The claim that trans fats raise LDL cholesterol and lower HDL cholesterol is one of the most consistently supported findings in nutritional biochemistry, particularly for industrially produced trans fatty acids (iTFA) created through partial hydrogenation of vegetable oils. Multiple systematic reviews, meta-analyses, and controlled dietary intervention trials have demonstrated this dual adverse effect on the lipid profile. The mechanism involves iTFA interfering with LDL receptor activity (raising LDL) while simultaneously reducing apolipoprotein A-I and HDL particle function (lowering HDL) — a combination uniquely harmful compared to saturated fats, which raise LDL but do not lower HDL to the same degree. This evidence base underpins global regulatory action to eliminate iTFA from food supplies.

An important nuance is that not all trans fats behave identically. Naturally occurring ruminant trans fatty acids (rTFA), such as vaccenic acid and conjugated linoleic acid found in dairy and meat from ruminant animals, appear to have a more neutral or even modestly beneficial cardiometabolic profile compared to iTFA. One systematic review found that both rTFA and iTFA can adversely affect lipid profiles, but the effect of rTFA may differ depending on dose and population. A separate meta-analysis of RCTs specifically examining dairy-derived TFA found no significant adverse effect on blood lipids or cardiometabolic disease risk, supporting the distinction between industrial and ruminant trans fats. This distinction is critical for interpreting the broader claim.

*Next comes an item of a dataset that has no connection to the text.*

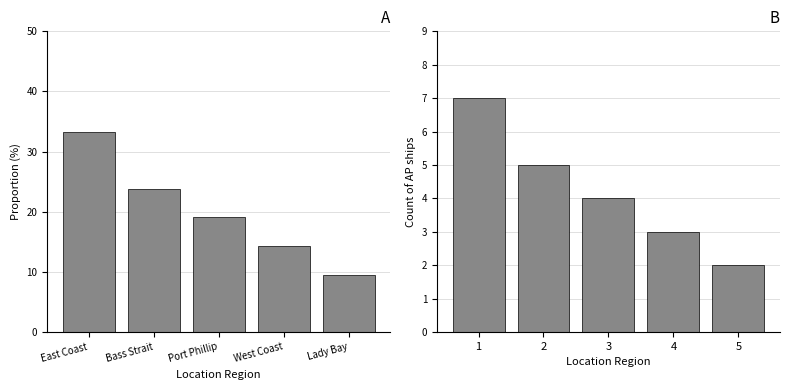

Reading right to left, transcribe all the data shown in this chart.

Proportion: 9.5	14.3	19.0	23.8	33.3
Count: 2.0	3.0	4.0	5.0	7.0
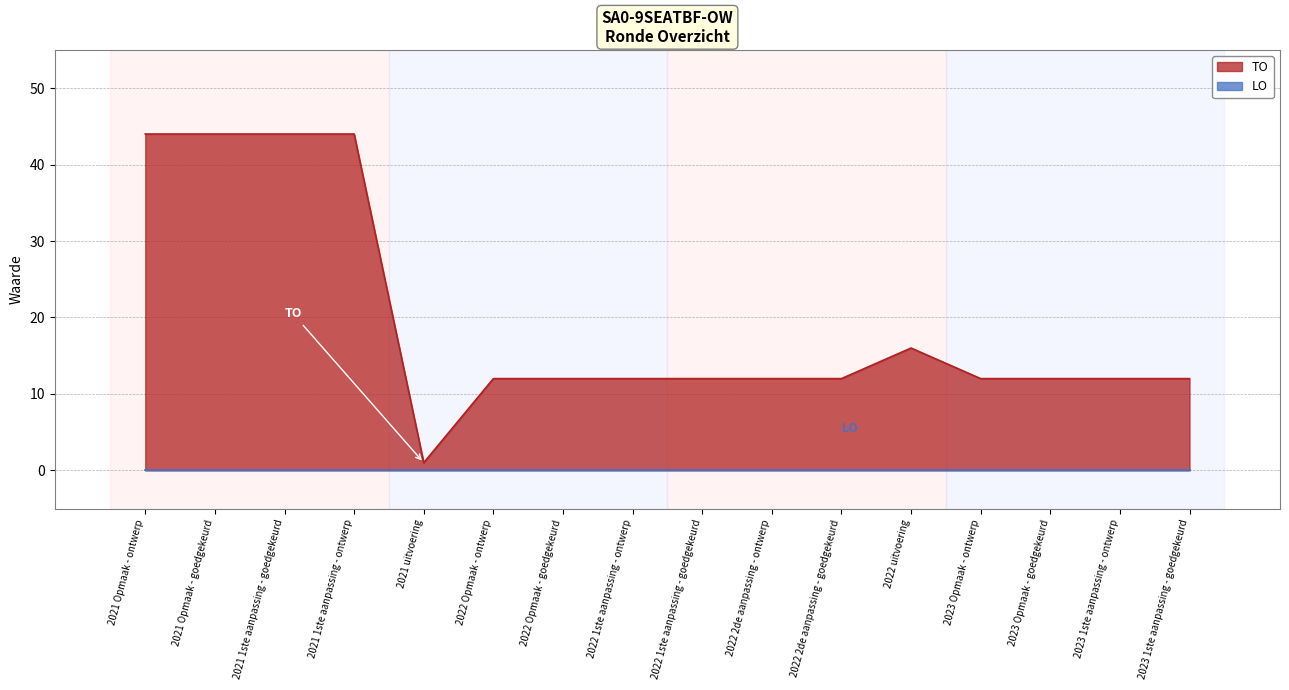

Count the number of categories in the chart.

16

The high-oleic oil substitution literature also corroborates the claim indirectly: replacing TFA-containing oils with high-oleic alternatives significantly reduces LDL cholesterol, confirming that iTFA elevation of LDL is a real and reversible dietary effect. Overall, while the claim is an accurate characterization of industrially produced trans fats specifically, it should be understood as applying primarily to iTFA rather than all trans fats universally.

Worth knowing

  • The LDL-raising and HDL-lowering effects apply most clearly to industrially produced trans fats (iTFA) from partial hydrogenation; naturally occurring ruminant trans fats (e.g., from dairy) appear to have a more neutral cardiometabolic profile.
  • The dual effect of raising LDL while also lowering HDL makes iTFA particularly harmful compared to saturated fats, which primarily raise LDL without consistently lowering HDL.
  • Most developed countries have now implemented regulatory limits or bans on iTFA, making dietary exposure from traditional sources much lower than in earlier decades — context matters for current public health relevance.